(Dataset entries)
== Segment start ==
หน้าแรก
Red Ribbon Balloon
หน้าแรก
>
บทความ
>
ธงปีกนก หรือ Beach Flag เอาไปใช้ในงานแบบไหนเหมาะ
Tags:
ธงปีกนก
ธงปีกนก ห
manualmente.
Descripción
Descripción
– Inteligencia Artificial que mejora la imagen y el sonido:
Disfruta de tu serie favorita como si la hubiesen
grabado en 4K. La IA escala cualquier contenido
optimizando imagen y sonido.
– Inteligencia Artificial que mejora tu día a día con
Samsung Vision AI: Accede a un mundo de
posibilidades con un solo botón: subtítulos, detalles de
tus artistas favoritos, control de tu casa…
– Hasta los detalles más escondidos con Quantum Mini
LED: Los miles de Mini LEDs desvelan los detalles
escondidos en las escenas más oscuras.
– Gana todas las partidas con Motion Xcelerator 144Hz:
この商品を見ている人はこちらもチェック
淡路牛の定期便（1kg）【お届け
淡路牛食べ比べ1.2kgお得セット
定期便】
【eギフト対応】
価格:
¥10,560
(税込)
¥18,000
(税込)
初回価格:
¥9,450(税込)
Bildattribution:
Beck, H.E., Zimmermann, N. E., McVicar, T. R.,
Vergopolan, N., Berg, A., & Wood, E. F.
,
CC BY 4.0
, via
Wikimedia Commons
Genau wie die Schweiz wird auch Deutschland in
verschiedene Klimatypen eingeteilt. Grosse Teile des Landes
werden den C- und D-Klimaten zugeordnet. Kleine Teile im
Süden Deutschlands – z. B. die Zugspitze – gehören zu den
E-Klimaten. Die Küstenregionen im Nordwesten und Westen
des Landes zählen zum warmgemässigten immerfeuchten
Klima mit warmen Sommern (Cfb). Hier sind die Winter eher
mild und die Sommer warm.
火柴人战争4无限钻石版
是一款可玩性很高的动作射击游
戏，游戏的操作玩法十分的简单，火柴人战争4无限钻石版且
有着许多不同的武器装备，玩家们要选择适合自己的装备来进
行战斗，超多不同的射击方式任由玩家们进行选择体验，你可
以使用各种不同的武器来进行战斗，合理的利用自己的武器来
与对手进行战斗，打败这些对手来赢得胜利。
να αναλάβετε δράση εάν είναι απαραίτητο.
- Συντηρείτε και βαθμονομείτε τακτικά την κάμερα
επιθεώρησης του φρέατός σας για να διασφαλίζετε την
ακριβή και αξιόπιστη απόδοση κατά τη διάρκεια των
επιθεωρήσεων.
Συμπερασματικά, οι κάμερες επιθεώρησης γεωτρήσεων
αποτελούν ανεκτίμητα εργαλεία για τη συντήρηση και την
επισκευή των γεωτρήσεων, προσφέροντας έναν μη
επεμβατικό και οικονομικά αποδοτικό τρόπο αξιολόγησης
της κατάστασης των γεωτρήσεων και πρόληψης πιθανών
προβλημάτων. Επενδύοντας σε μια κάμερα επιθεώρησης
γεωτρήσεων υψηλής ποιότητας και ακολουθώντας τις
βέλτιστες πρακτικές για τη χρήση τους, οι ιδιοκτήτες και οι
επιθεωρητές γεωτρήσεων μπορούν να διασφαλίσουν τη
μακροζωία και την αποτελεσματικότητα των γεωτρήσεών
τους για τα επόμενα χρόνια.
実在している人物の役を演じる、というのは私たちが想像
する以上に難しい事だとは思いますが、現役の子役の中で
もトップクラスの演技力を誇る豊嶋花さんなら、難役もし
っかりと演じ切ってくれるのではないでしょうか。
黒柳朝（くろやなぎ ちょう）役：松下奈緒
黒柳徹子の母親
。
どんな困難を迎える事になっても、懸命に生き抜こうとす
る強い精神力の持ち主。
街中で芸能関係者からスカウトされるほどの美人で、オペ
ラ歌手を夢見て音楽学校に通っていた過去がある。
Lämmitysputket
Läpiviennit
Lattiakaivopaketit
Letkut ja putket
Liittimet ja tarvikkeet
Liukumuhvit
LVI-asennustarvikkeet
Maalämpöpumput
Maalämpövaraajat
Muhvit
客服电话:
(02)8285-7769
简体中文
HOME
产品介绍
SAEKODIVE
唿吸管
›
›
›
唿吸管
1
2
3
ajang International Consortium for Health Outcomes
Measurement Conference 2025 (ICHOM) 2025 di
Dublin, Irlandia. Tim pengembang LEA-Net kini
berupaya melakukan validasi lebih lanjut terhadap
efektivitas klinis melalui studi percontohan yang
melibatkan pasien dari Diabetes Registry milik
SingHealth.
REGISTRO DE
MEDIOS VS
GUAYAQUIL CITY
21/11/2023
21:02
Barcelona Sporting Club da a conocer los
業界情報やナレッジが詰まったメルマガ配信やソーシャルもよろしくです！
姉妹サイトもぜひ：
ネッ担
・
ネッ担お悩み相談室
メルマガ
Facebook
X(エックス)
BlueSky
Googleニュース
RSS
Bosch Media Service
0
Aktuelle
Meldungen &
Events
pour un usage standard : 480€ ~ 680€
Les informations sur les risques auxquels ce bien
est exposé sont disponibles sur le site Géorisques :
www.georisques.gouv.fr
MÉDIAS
== Segment end ==
** INSTRUCTIONS FOR THE TASK **
The expected output is the lines from the one with "berupaya melakukan validasi" through the end of the data, exactly as written and nothing more.

** PROBLEM SOLUTION **
berupaya melakukan validasi lebih lanjut terhadap
efektivitas klinis melalui studi percontohan yang
melibatkan pasien dari Diabetes Registry milik
SingHealth.
REGISTRO DE
MEDIOS VS
GUAYAQUIL CITY
21/11/2023
21:02
Barcelona Sporting Club da a conocer los
業界情報やナレッジが詰まったメルマガ配信やソーシャルもよろしくです！
姉妹サイトもぜひ：
ネッ担
・
ネッ担お悩み相談室
メルマガ
Facebook
X(エックス)
BlueSky
Googleニュース
RSS
Bosch Media Service
0
Aktuelle
Meldungen &
Events
pour un usage standard : 480€ ~ 680€
Les informations sur les risques auxquels ce bien
est exposé sont disponibles sur le site Géorisques :
www.georisques.gouv.fr
MÉDIAS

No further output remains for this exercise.